La micro-importation, le commerce dit « du cabas », a été encadrée par un décret exécutif en 2025 qui facilite l’activité des petits importateurs en réduisant les formalités et en offrant un droit de douane allégé (autour de 5% pour certains régimes). Ce cadre légal a stimulé des milliers de petits opérateurs : des jeunes entrepreneurs achètent des lots sur des places en ligne turques ou chinoises, paient la logistique jusqu’aux ports algériens, puis vendent au détail dans les ruelles d’Oran. Le résultat est un approvisionnement rapide mais peu régulé, propice aux variations de prix imprévisibles.
Du côté des origines, la donne est simple : la Chine et la Turquie sont parmi les principaux fournisseurs du textile consommé en Algérie. Les statistiques commerciales montrent que ces partenaires figurent en tête des origines des importations algériennes, ce circuit rapproché rend possible les rotations rapides de stock et les promotions éclair, mais il permet aussi l’arrivée de contrefaçons à bas coût qui perturbent les prix et le marché légal. Sur le terrain, les vendeurs expliquent qu’ils importent parfois par lots mixtes (70% de pièces neuves, 30% de retours ou d’articles reconditionnés) et que la qualité hétérogène leur permet de proposer à la fois « bonne affaire » et « coup de cœur » au client pressé par la météo.
Comment casser le cycle des hausses saisonnières
La mécanique de la hausse est prévisible : à la première pluie, la demande de vêtements chauds augmente soudainement. Côté offre, les commerçants savent qu’ils peuvent revendre plus cher, et certains reportent volontairement l’ouverture complète des stocks pour créer une pénurie d’instant. A Oran, ce réflexe est amplifié par la présence de réseaux de vente informels -boutiques de friperies rafistolées, stands ambulants, pages Facebook et groupes WhatsApp locaux- qui coordonnent les prix en temps réel. Dans les échoppes, les marges sur les vestes d’hiver peuvent atteindre 100% voire 200% entre prix d’achat en micro-lot et prix de vente au consommateur lors des jours de pluie.
Les conséquences humaines sont immédiates : pour de nombreuses familles oranaises à revenu moyen ou faible, la période de pluie devient une course. Des articles de grande consommation saisonnière (écharpes, bonnets, gants) voient leurs tarifs monter en quelques heures, et les alternatives locales (couturières, friperies) ne couvrent pas toujours la demande instantanée. Des médias nationaux ont déjà rapporté, à d’autres occasions saisonnières, des hausses marquées des prix des vêtements à la veille des pics de consommation, ce qui confirme que le phénomène n’est pas isolé.

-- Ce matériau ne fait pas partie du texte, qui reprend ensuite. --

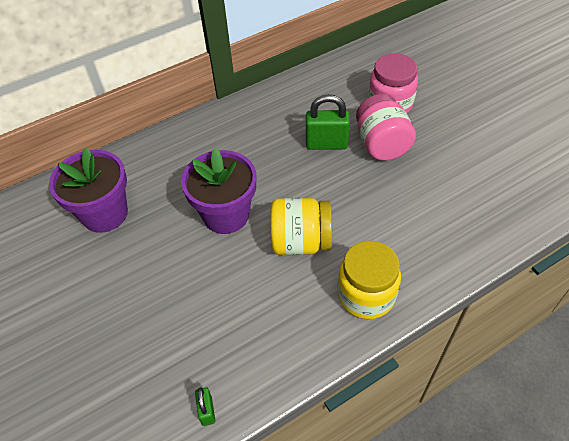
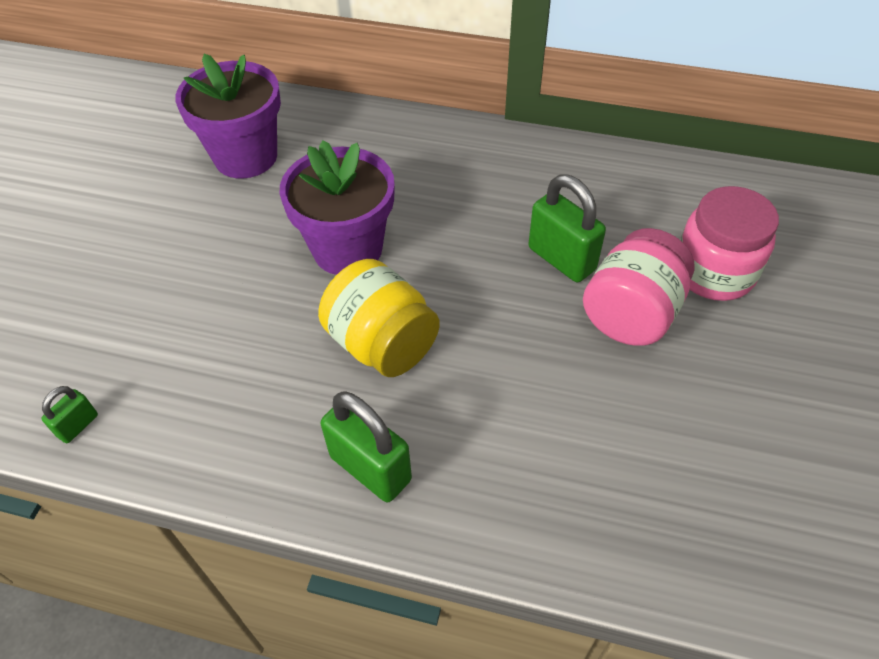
camera: 45 degrees right, 0 degrees up
(366, 295) = (370, 468): yellow jar -> green padlock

Face à cela, quelques réponses émergent : certains commerçants sérieux pratiquent des soldes préventifs (brader des fins de série avant l’hiver) et des plateformes de micro-importateurs recommandent la transparence du tarif douanier pour éviter les variations sauvages. Les consommateurs, eux, apprennent à guetter les arrivages sur les pages locales et à commander en avance, au risque de se tromper de taille. Les autorités, pour leur part, affichent des chiffres rassurants sur la baisse moyenne des prix à l’importation au premier semestre 2025, mais ces chiffres macroéconomiques masquent la volatilité locale ressentie par l’acheteur de la rue.
Si l’on veut dessiner une piste pour réguler ce marché « à pluie battante », elle passe par une triple action : renforcer la traçabilité des lots importés (étiquetage clair de l’origine et du statut – neuf/reconditionné), améliorer la surveillance des circuits informels par la douane et les autorités locales, et encourager des coopératives de micro-importateurs qui mutualisent les coûts pour stabiliser les prix. Sans cela, à chaque première pluie, Oran rejouera la même scène : un ciel bas, une ruée de clients trempés et des prix qui prennent l’ascenseur, comme si le temps humide était aussi celui de la spéculation.